Directions: Records follow. Select each line holding "para".

Input records:
• • • • • • •

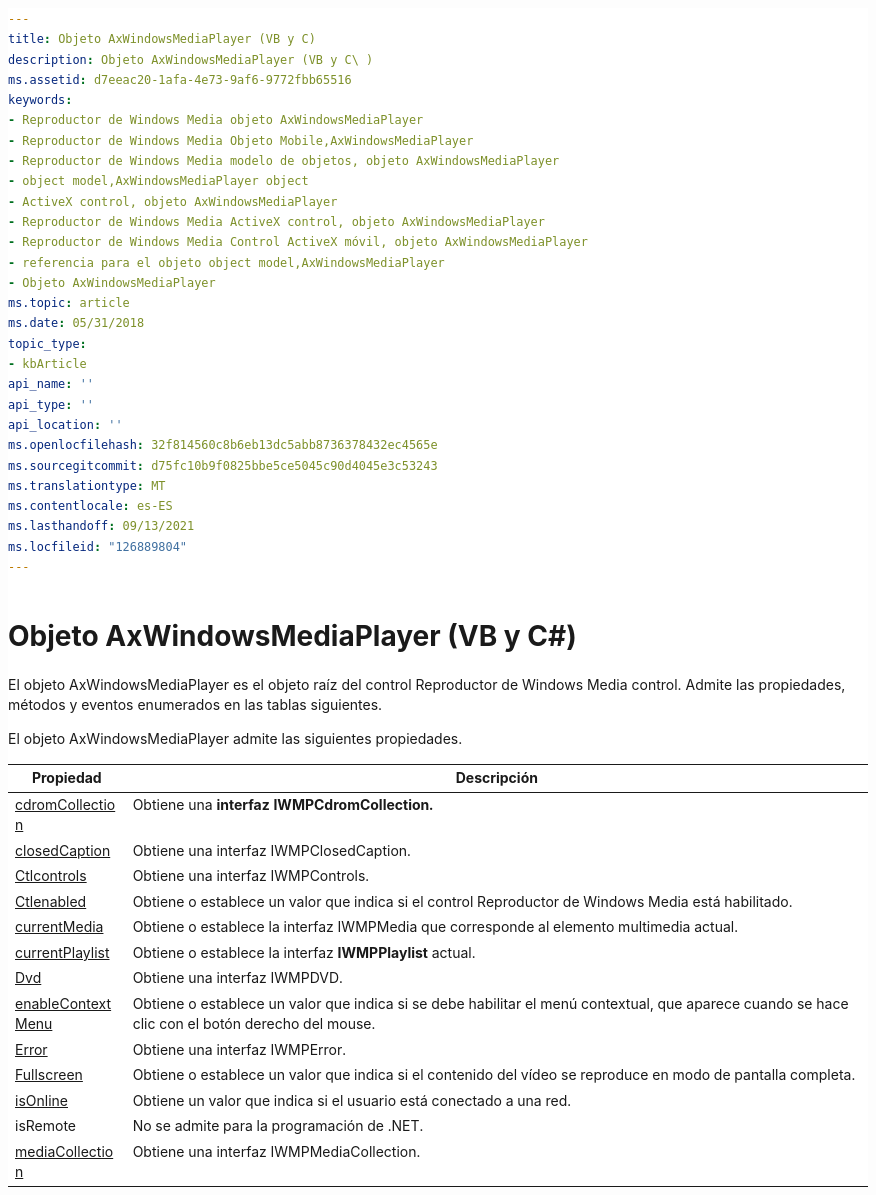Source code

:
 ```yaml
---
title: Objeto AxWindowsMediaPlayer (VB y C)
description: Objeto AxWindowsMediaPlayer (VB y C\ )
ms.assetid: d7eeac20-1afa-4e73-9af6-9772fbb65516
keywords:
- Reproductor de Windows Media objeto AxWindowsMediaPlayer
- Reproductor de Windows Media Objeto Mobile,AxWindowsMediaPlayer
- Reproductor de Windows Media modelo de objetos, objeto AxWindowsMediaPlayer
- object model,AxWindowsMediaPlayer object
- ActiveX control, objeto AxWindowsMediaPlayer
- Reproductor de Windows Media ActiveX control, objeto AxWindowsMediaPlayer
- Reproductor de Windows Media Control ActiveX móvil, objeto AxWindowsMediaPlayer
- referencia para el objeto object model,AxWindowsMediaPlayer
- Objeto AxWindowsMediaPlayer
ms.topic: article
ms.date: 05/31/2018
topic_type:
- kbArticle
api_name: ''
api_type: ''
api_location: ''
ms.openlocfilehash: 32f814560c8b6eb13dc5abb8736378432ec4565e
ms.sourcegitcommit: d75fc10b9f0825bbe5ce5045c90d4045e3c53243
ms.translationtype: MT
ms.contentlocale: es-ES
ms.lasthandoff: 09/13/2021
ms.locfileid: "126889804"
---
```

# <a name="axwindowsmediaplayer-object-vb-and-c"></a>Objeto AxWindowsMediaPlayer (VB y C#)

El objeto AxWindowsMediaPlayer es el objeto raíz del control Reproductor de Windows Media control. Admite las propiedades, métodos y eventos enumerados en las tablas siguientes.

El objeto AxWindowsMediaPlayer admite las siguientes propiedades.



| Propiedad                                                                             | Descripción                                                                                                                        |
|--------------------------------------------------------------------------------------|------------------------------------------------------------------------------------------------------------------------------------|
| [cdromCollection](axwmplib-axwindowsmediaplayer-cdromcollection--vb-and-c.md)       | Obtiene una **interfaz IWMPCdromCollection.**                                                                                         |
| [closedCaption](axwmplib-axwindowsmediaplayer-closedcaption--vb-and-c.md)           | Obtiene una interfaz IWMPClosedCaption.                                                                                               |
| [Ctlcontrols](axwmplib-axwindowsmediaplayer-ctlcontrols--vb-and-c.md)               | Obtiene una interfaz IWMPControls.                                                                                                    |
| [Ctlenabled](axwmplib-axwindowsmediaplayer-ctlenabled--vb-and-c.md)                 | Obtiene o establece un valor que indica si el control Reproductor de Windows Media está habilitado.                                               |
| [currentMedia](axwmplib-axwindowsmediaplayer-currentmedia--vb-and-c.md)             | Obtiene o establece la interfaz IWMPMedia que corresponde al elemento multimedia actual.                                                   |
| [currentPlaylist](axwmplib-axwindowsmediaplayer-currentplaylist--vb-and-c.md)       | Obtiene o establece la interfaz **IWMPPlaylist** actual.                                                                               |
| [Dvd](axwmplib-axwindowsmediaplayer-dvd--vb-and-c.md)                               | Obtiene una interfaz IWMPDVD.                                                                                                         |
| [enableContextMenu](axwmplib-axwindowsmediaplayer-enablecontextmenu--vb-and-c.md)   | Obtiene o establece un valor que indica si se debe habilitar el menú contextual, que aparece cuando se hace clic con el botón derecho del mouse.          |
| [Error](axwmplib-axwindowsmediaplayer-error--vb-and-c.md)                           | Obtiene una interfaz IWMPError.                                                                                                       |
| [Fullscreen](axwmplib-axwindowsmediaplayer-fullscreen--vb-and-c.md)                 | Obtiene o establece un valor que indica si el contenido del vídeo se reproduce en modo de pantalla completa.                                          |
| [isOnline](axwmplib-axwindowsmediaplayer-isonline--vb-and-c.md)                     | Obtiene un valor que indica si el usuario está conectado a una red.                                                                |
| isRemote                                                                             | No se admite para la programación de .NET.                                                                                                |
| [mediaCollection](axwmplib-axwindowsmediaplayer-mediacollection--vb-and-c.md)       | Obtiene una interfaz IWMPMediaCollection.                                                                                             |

• • • • • • •

Output for this exercise:
- referencia para el objeto object model,AxWindowsMediaPlayer
| isRemote                                                                             | No se admite para la programación de .NET.                                                                                                |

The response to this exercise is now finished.